Now I have figured out how to show the data I want: how many males, females, in each passenger class (1, 2 or 3), survived or not (1 or 0). But they are all separated into their own columns. I want to make them stack. How?

Note - can you recognize the tall column (3, male, 0)? It is males in 3rd class (3) who did not survive (0).

Next I'm going to make a simple chart showing ONLY survivors. Notice how I get **only the rows that have 1 in the Survived column** — and I store that as **a new dataframe** named `sur`.


In [None]:
# using df2, make a new dataframe that includes only survivors
sur = df2[df2.Survived == 1]

# using that new dataframe, make a new bar chart
sur.groupby(['Pclass','Sex'])['Survived'].count().plot.bar()

Note how the next chart shows the opposite of the chart above. Above: Survivors only. Below: Dead only. Note the difference in the vertical Y axis.

In [None]:
# using df2, make a new dataframe that includes only the dead
died = df2[df2.Survived == 0]

# using that new dataframe, make a new bar chart
died.groupby(['Pclass','Sex'])['Survived'].count().plot.bar()

Great — but still not a stacked bar chart like I wanted.

In [None]:
# back to something I had earlier - but without the chart
df2.groupby(['Pclass','Sex','Survived'])['Survived'].count()

In [None]:
# what if I save that as all_grps
all_grps = df2.groupby(['Pclass','Sex','Survived'])['Survived'].count()

# can I use the counts from that dataframe? Yes!
# this gives me the count for 3rd class, male, 0 (did not survive)
all_grps[3][2]

In [None]:
# this gives me the count for 1st class, female, 1 (survived)
all_grps[1][1]

That was interesting, but it did not seem very helpful. Oh, well.

On to a new attempt.

In [None]:
# my new attempt, after more Googling: 
# only people who died, using new dataframe "died" from earlier
died.groupby(['Pclass','Sex'])['Survived'].count().unstack().plot.bar(stacked=True)

In [None]:
# aha, stacks with male and female! Now try -
# only people who survived, using new dataframe "sur" from earlier
sur.groupby(['Pclass','Sex'])['Survived'].count().unstack().plot.bar(stacked=True)

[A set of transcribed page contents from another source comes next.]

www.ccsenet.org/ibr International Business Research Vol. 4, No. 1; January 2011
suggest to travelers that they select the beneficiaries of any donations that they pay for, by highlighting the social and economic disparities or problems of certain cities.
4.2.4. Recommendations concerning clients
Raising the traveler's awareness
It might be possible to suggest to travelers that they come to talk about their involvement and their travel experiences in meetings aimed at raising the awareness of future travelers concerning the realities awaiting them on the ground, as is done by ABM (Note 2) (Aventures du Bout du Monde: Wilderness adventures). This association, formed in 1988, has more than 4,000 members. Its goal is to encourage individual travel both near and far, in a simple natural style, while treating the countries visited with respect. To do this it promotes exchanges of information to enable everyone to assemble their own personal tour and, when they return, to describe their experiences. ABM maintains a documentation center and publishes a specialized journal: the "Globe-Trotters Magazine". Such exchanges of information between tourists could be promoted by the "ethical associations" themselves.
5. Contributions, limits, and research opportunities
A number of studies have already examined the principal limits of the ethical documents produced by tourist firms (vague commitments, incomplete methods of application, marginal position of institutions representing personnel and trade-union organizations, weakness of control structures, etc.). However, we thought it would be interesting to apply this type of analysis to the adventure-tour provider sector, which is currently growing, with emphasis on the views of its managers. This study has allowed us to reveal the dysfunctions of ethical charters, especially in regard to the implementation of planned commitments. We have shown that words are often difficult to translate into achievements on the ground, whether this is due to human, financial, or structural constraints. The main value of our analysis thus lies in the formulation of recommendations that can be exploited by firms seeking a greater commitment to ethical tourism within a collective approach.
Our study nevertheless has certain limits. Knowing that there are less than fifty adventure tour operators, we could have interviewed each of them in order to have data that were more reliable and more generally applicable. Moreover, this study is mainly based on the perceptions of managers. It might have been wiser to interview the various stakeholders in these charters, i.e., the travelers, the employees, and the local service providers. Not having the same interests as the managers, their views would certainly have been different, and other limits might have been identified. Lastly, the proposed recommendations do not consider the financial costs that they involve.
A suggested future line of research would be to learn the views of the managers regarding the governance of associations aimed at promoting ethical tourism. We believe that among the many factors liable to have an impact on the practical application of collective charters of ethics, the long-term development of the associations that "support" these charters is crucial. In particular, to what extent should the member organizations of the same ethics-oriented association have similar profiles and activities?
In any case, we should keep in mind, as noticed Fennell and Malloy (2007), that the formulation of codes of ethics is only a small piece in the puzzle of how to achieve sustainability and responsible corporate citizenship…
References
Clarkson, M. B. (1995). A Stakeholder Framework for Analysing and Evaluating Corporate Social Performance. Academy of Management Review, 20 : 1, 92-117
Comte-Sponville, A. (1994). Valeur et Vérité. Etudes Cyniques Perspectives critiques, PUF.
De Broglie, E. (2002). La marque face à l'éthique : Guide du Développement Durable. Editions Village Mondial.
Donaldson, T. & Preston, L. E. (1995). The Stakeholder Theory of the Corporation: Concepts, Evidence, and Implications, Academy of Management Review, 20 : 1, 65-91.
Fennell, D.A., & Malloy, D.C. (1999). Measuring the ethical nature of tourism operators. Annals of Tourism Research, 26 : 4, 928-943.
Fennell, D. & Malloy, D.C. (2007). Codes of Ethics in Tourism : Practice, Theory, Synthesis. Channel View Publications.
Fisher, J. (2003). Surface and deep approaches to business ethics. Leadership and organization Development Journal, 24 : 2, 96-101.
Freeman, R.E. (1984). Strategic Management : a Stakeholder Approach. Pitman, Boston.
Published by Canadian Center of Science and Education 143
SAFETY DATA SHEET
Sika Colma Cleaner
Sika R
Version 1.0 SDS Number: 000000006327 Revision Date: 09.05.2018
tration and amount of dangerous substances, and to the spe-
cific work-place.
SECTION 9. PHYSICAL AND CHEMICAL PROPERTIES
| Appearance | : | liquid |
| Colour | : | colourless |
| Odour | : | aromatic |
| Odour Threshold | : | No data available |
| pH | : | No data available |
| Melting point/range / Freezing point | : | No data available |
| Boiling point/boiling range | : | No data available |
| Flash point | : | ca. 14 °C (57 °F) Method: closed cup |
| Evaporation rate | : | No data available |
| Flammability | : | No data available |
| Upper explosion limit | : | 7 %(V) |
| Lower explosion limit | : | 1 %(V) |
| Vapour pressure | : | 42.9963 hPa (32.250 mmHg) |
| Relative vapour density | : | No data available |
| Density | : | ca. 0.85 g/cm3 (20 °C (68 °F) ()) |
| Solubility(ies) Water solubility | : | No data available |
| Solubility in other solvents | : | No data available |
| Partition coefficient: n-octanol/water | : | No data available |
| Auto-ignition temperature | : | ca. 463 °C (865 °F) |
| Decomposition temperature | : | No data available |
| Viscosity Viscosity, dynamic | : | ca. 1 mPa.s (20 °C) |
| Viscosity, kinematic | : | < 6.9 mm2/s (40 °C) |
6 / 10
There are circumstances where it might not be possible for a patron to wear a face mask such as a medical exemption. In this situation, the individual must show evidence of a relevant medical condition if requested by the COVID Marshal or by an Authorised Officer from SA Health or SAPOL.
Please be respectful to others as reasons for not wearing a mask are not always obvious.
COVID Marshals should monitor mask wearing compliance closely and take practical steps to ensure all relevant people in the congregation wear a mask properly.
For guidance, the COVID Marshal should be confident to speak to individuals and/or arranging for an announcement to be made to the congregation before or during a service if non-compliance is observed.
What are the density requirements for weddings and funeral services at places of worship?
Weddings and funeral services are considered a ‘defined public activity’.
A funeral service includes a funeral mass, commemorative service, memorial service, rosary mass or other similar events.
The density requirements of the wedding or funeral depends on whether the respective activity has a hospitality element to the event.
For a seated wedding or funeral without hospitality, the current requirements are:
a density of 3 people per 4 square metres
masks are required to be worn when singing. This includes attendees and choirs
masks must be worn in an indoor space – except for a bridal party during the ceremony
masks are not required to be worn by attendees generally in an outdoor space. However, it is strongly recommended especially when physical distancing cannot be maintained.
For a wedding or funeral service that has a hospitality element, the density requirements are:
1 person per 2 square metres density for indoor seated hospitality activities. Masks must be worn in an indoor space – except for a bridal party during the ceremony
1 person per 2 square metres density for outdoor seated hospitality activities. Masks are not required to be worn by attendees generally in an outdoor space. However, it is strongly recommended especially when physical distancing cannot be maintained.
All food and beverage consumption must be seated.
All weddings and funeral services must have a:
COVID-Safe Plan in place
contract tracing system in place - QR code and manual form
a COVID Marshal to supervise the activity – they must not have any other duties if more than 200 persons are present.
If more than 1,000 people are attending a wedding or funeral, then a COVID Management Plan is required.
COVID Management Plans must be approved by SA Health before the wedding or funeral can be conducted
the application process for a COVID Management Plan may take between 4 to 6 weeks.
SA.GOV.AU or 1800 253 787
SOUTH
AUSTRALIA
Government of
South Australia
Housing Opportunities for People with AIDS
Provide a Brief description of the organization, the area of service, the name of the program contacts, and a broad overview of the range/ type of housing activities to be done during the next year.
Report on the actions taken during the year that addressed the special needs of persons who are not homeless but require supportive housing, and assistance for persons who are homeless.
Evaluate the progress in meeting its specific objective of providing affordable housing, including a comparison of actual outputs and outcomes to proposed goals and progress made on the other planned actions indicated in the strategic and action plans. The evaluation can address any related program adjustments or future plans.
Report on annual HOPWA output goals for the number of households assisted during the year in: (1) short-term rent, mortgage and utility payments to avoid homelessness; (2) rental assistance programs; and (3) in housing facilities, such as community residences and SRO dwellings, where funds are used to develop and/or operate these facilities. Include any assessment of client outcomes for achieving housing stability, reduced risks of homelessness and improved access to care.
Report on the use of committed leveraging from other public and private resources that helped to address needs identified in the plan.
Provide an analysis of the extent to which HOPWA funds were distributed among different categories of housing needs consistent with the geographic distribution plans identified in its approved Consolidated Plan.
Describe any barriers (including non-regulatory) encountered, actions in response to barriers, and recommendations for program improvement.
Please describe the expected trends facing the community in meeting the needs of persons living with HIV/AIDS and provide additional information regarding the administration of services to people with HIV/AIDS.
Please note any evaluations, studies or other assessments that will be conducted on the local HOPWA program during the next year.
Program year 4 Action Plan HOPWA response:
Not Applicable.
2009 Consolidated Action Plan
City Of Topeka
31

I would *really* like to get the survivors and the dead into one chart. What I envision is 6 bars, showing stacked male and female, with separate bars for survived and died *in each class.* But I have not quite figured that out.

I hope this gives you a decent idea of how to *explore* the dataset with Pandas, and how to work out getting the chart you desire.